Vim has the excellent feature to split the window to multiple panes, but can it open one file in two vertical tabs and let the contents of left pane continue in the one next to it?

From

1 ...
2 ...
3 ...
4 ...
5 ...
6 ...

to

1 ...7 ...
2 ...8 ...
3 ...9 ...
4 ...10 ...
5 ...11 ...
6 ...12 ...

Not by default, certainly with some scripting or by a set of a few commands entered manually. We also want to preserve the line continuation while scrolling. Maybe all of that is implemented somewhere for vim, I don’t know. First time I saw this was many years ago in computer lab, somebody using emacs. What I’m going show dates back to 2011, it works and I think there must be an easier way or some vim fork can do it natively.

The idea is to split the panel, move the lines by the screen height and enable scrollbind.

function SplitAndJoin()
	:vsplit
	:wincmd l
	:normal L
	:normal z+
	:wincmd h
	:windo set scrollbind
	:wincmd h
endfunction

Moving the lines is really emulated by navigating to the bottom, resetting the position so the next line is the first one displayed. This is obviously not resistant to resizing the terminal, the line offset between the windows is fixed. This can be manually adjusted by disabling scrollbind, syncing the lines and enabling scrollbind again. I think I never needed that so urgently to implement it, reopening the buffer is faster.

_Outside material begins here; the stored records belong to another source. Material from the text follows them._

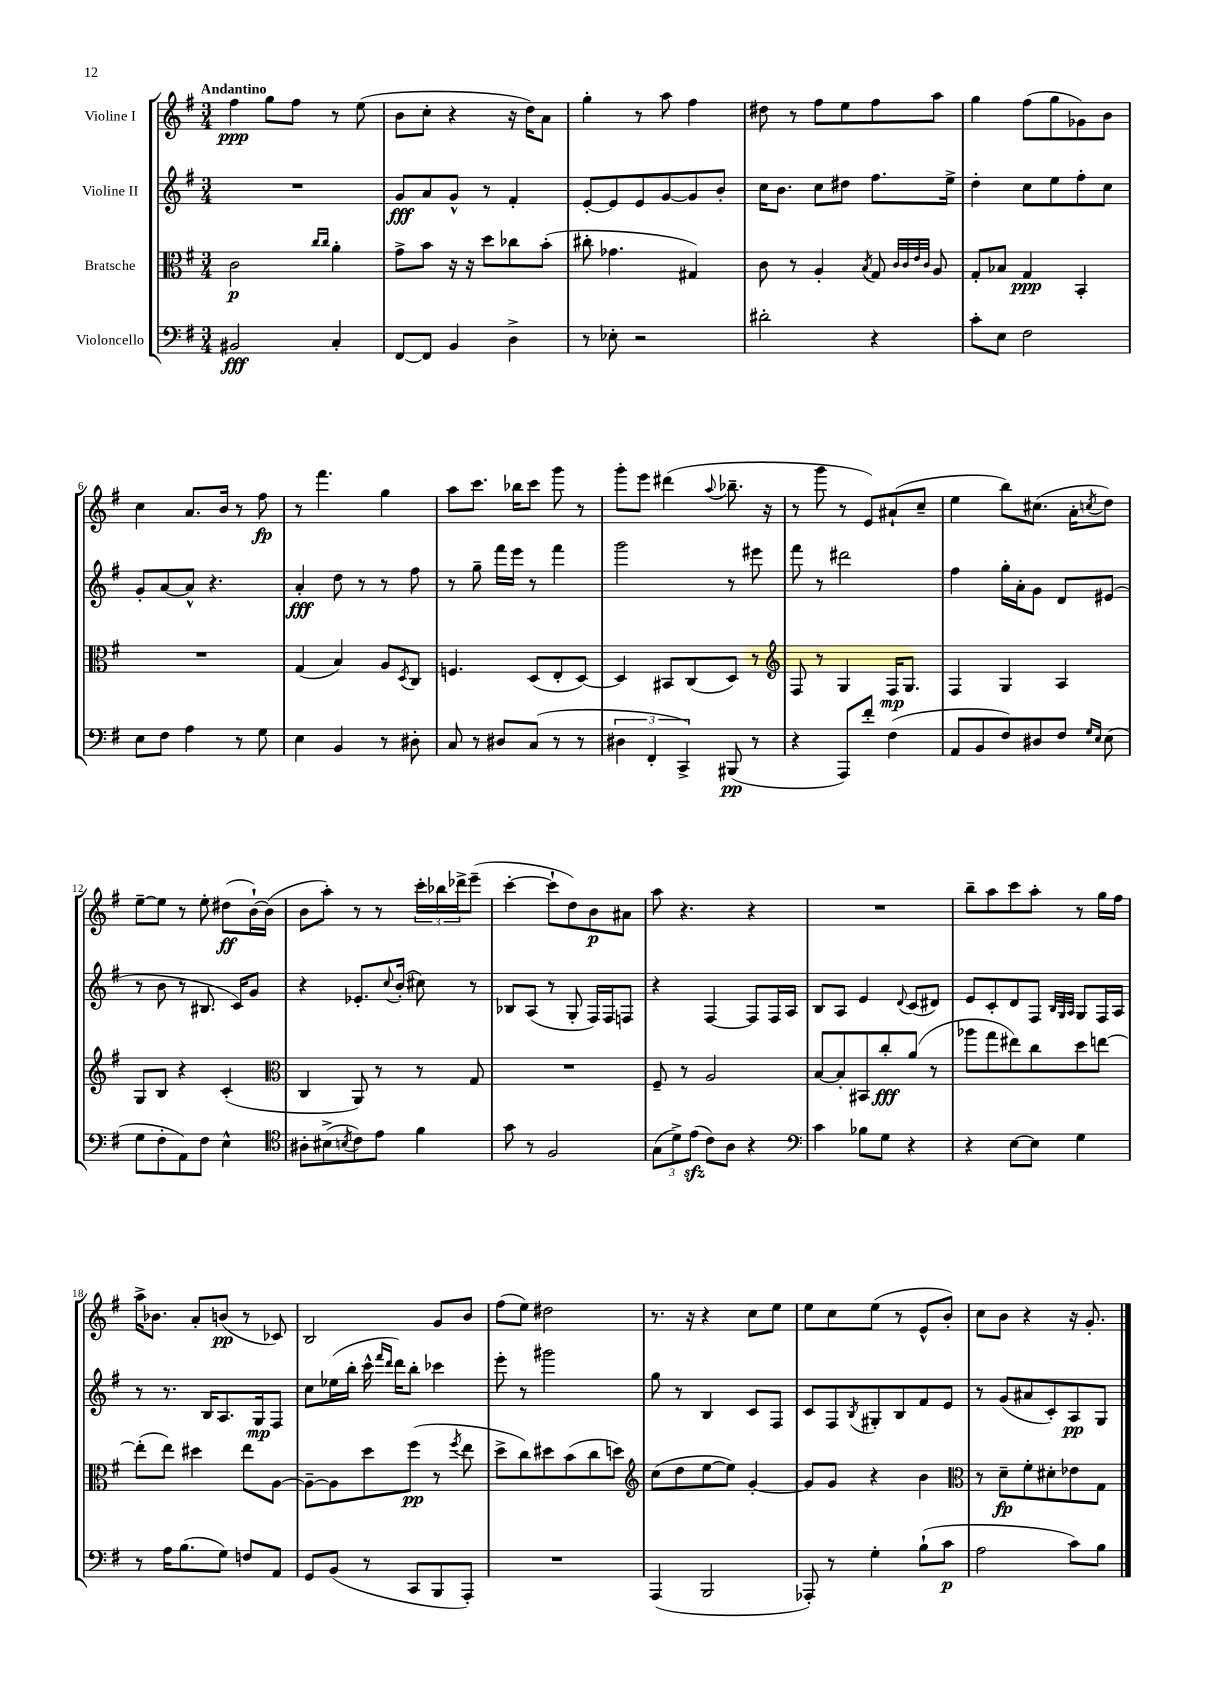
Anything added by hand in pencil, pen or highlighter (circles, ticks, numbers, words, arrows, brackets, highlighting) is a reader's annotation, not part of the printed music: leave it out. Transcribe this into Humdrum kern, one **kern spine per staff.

**kern	**kern	**kern	**kern
*staff4	*staff3	*staff2	*staff1
*clefF4	*clefC3	*clefG2	*clefG2
*k[f#]	*k[f#]	*k[f#]	*k[f#]
*M3/4	*M3/4	*M3/4	*M3/4
2BB#	2c	2.r	4ff#
.	.	.	8gg
.	.	.	8ff#
.	16qqcc	.	.
.	16qqcc	.	.
4C'	4a'	.	8r
.	.	.	(8ee
=	=	=	=
[8FF#	8g^	8g	8b
8FF#]	8b	8a	8cc'
4BB	16r	8g^^	4r
.	16r	.	.
.	8dd	8r	.
4D^	8cc-	4f#'	16r
.	.	.	16dd)
.	(8b'	.	8a
=	=	=	=
8r	8cc#'	[8e'	4gg'
8E-'	4.g-	8e]	.
2r	.	8e	8r
.	.	[8g	8aa
.	4G#)	8g]	4ff#
.	.	8b'	.
=	=	=	=
2d#'	8c	16cc	8dd#
.	.	8.b	.
.	8r	.	8r
.	4A'	8cc	8ff#
.	.	8dd#	8ee
.	8qB	.	.
4r	8G	8.ff#	8ff#
.	32qqc	.	.
.	32qqc	.	.
.	32qqe	.	.
.	32qqc	.	.
.	8A	.	8aa
.	.	16ee^	.
=	=	=	=
8c'	8G'	4dd'	4gg
8E	8B-	.	.
2F#	4G	8cc	(8ff#
.	.	8ee	8gg
.	4BB'	8ff#'	8g-)
.	.	8cc	8b
=	=	=	=
8E	2.r	8g'	4cc
8F#	.	[8a	.
4A	.	8a^^]	8.a
.	.	4.r	.
.	.	.	16b
8r	.	.	8r
8G	.	.	8ff#
=	=	=	=
4E	(4G	4a'	8r
.	.	.	4.fff#
4BB	4B)	8dd	.
.	.	8r	.
8r	8A	8r	4gg
.	8qD	.	.
8D#'	8C	8ff#	.
=	=	=	=
8C	4.F	8r	8aa
8r	.	8gg~	8.ccc
8D#	.	16fff#	.
.	.	16eee	16bb-
(8C	(8D	8r	8ccc
8r	8E'	4fff#	8ggg
8r	[8D)	.	8r
=	=	=	=
6D#	4D]	2ggg	8ggg'
.	.	.	8eee
6FF#'	.	.	.
.	8BB#	.	(4ddd#
6CC^)	.	.	.
.	(8C	.	.
.	.	.	8qqaa
(8BBB#	8D)	8r	8.bb-~
8r	8r	8eee#	.
.	.	.	16r
=	=	=	=
*	*clefG2	*	*
4r	8F#	8fff#	8r
.	8r	8r	8ggg
8AAA)	4G	2ddd#	8r
8f#'	.	.	8e)
(4F#	16F#	.	(8a#`
.	8.G	.	.
.	.	.	8cc~
=	=	=	=
8AA	4F#	4ff#	4ee
8BB	.	.	.
8F#)	4G	16gg'	8bb)
.	.	16a'	.
8D#	.	8g	(8.cc#
8F#	4A	8d	.
.	.	.	16a'
16qqG	.	.	.
16qqE	.	.	8qcc
(8E	.	(8e#	8dd)
=	=	=	=
8G	8G	8r	[8ee~
8F#'	8B	8b	8ee]
8AA)	4r	8r	8r
8F#	.	8.B#	8ee'
4E^^	(4c'	.	(8dd#
.	.	16c)	.
.	.	8g	[16b`)
.	.	.	(16b]
=	=	=	=
*clefC4	*clefC3	*	*
8A#'	4C	4r	8b
(8B#^	.	.	8aa')
8qB	.	.	.
8c)	8AA)	8.e-'	8r
8e	8r	.	8r
.	.	8qqcc	.
.	.	(16b'	.
4f#	8r	8cc#)	24ccc'
.	.	.	24bb-
.	.	.	24ddd-^
.	8G	8r	(8eee~
=	=	=	=
8g	2.r	8B-	[4ccc'
8r	.	(8A	.
2F#	.	8r	8ccc`]
.	.	8G'	8dd)
.	.	16F#)	8b
.	.	16F#	.
.	.	8F	8a#
=	=	=	=
(12G	8F#~	4r	8aa
12d^)	.	.	.
.	8r	.	4.r
(12e	.	.	.
8c)	2A	[4F#	.
8A	.	.	.
4r	.	8F#]	4r
.	.	16F#	.
.	.	16A	.
=	=	=	=
*clefF4	*	*	*
4c	[8B	8B	2.r
.	8B']	8A	.
8B-	8BB#	4e	.
8G	8cc'	.	.
.	.	8qqd	.
4r	(8a	(8c	.
.	8r	8d#)	.
=	=	=	=
4r	8aa-	8e	8bb~
.	8gg	8c'	8aa
[8E	8ee#)	8d	8ccc
8E]	8cc	8F#	8aa'
.	.	32qqB	.
.	.	32qqG	.
.	.	32qqA	.
4G	8dd	8G	8r
.	[8ee	16F#	16gg
.	.	16A	16ff#
=	=	=	=
8r	(8ee']	8r	16aa^
.	.	.	8.b-
16A	8ee)	8.r	.
(8.B	.	.	.
.	4dd#	.	8a'
.	.	16B	.
8G)	.	8.A	(8b
8F	8ee	.	8r
.	.	16G	.
8AA	[8A	8F#	8c-)
=	=	=	=
8GG	8A~_	8cc	2B
(8BB	8A]	(16ee-	.
.	.	16bb'	.
8r	8dd	16ccc^^	.
.	.	16qqfff#	.
.	.	16qqddd	.
.	.	16ddd)	.
8CC	(8ff#	8bb'	.
8BBB	8r	4ccc-	8g
.	8qff#	.	.
8AAA')	8ee	.	8b
=	=	=	=
2.r	8dd^	8eee'	(8ff#
.	8cc)	8r	8ee)
.	8dd#	2ggg#	2dd#
.	(8b	.	.
.	8cc	.	.
.	8dd)	.	.
=	=	=	=
*	*clefG2	*	*
(4AAA	(8cc	8gg	8.r
.	8dd	8r	.
.	.	.	16r
2BBB	[8ee	4B	4r
.	8ee])	.	.
.	[4g'	8c	8cc
.	.	8F#	8ee
=	=	=	=
8AAA-')	8g]	8c	8ee
8r	8g	8F#	8cc
.	.	8qB	.
4G'	4r	8G#'	(8ee
.	.	8B	8r
(8B`	4b	8f#	8e^^
8c	.	8e	8b')
=	=	=	=
*	*clefC3	*	*
2A	8r	8r	8cc
.	8d~	(8g	8b
.	8f#'	8a#	4r
.	8d#'	8c')	.
8c)	8e-	8A	16r
.	.	.	8.g'
8B	8G	8G	.
==	==	==	==
*-	*-	*-	*-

The function can be invoked from command line mode by

:call SplitAndJoin()

linux Makefile split into 2 panes

… or 3 panes, lines continued

If we can do 2 panes by a few simple commands, we can do more, any number of splits that still fit the screen. This repeats the split and bind step from the last opened pane before moving back to the first one. The scrollbind is temporarily disabled when moving the lines for the split.

function SplitAndJoin3()
	:vsplit
	:wincmd l
	:normal L
	:windo set noscrollbind
	:normal z+
	:wincmd h
	:windo set scrollbind
	:vsplit
	:wincmd l
	:normal L
	:windo set noscrollbind
	:normal z+
	:wincmd h
	:windo set scrollbind
	:wincmd h
	:wincmd h
endfunction

Which can look like this:

linux Makefile split into 3 panes

Problems

  • resize - the line offsets are fixed from the time the window is split, resizing terminal window will get that out of sync
  • randomly not refreshed - sometimes the right pane does not show the right lines, but Ctrl-L fixes that, so it’s just a visual glitch
  • unsynced text during and after typing - when writing new lines to the left pane, the right pane shifts only the line numbers, not the text itself, ESC and Ctrl-L does not fix it, only scrolling gets it back in sync with visual appearance
  • wrap - with set wrap on and some lines actually wrapped in the left pane, the line offset is derived from that and once the wrapped line(s) scroll away from the screen the lines and text get out of sync
  • switching files in the right pane will inherit the scrollbind, so movement will also apply to the left window (not desired e.g. when using tags/cscope/…)

That’s not a short list, might be a bug somewhere like a missing refresh after an action or it’s working as expected individually but not when combined like that. A native support in vim is needed. But, it is still usable to some extent.